# Problem description:
All of the data below needs to be set down again, exactly as shown.

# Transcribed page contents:
☆ ☆ ☆ ☆ ☆

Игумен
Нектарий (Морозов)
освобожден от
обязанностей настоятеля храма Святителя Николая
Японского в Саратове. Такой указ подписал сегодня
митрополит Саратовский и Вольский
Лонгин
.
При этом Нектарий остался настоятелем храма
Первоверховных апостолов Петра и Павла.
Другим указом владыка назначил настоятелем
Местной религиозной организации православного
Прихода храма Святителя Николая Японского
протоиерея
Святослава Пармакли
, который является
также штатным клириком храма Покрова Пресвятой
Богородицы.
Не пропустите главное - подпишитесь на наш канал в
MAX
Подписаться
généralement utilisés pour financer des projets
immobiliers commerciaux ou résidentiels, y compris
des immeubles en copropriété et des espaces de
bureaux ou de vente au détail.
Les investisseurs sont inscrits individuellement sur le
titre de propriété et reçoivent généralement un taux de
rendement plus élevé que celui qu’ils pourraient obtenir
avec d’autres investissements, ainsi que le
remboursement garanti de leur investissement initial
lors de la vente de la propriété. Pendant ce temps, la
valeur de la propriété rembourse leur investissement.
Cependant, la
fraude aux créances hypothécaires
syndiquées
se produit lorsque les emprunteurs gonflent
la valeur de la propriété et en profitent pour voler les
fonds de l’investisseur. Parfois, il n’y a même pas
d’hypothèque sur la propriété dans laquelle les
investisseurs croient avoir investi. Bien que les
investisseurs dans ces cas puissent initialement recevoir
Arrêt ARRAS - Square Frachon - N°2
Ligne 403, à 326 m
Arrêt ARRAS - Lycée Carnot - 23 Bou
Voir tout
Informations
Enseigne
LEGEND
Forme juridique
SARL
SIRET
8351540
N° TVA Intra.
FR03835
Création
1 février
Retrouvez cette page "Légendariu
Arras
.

☆ ☆ ☆ ☆ ☆

# Solution to the problem:
Игумен
Нектарий (Морозов)
освобожден от
обязанностей настоятеля храма Святителя Николая
Японского в Саратове. Такой указ подписал сегодня
митрополит Саратовский и Вольский
Лонгин
.
При этом Нектарий остался настоятелем храма
Первоверховных апостолов Петра и Павла.
Другим указом владыка назначил настоятелем
Местной религиозной организации православного
Прихода храма Святителя Николая Японского
протоиерея
Святослава Пармакли
, который является
также штатным клириком храма Покрова Пресвятой
Богородицы.
Не пропустите главное - подпишитесь на наш канал в
MAX
Подписаться
généralement utilisés pour financer des projets
immobiliers commerciaux ou résidentiels, y compris
des immeubles en copropriété et des espaces de
bureaux ou de vente au détail.
Les investisseurs sont inscrits individuellement sur le
titre de propriété et reçoivent généralement un taux de
rendement plus élevé que celui qu’ils pourraient obtenir
avec d’autres investissements, ainsi que le
remboursement garanti de leur investissement initial
lors de la vente de la propriété. Pendant ce temps, la
valeur de la propriété rembourse leur investissement.
Cependant, la
fraude aux créances hypothécaires
syndiquées
se produit lorsque les emprunteurs gonflent
la valeur de la propriété et en profitent pour voler les
fonds de l’investisseur. Parfois, il n’y a même pas
d’hypothèque sur la propriété dans laquelle les
investisseurs croient avoir investi. Bien que les
investisseurs dans ces cas puissent initialement recevoir
Arrêt ARRAS - Square Frachon - N°2
Ligne 403, à 326 m
Arrêt ARRAS - Lycée Carnot - 23 Bou
Voir tout
Informations
Enseigne
LEGEND
Forme juridique
SARL
SIRET
8351540
N° TVA Intra.
FR03835
Création
1 février
Retrouvez cette page "Légendariu
Arras
.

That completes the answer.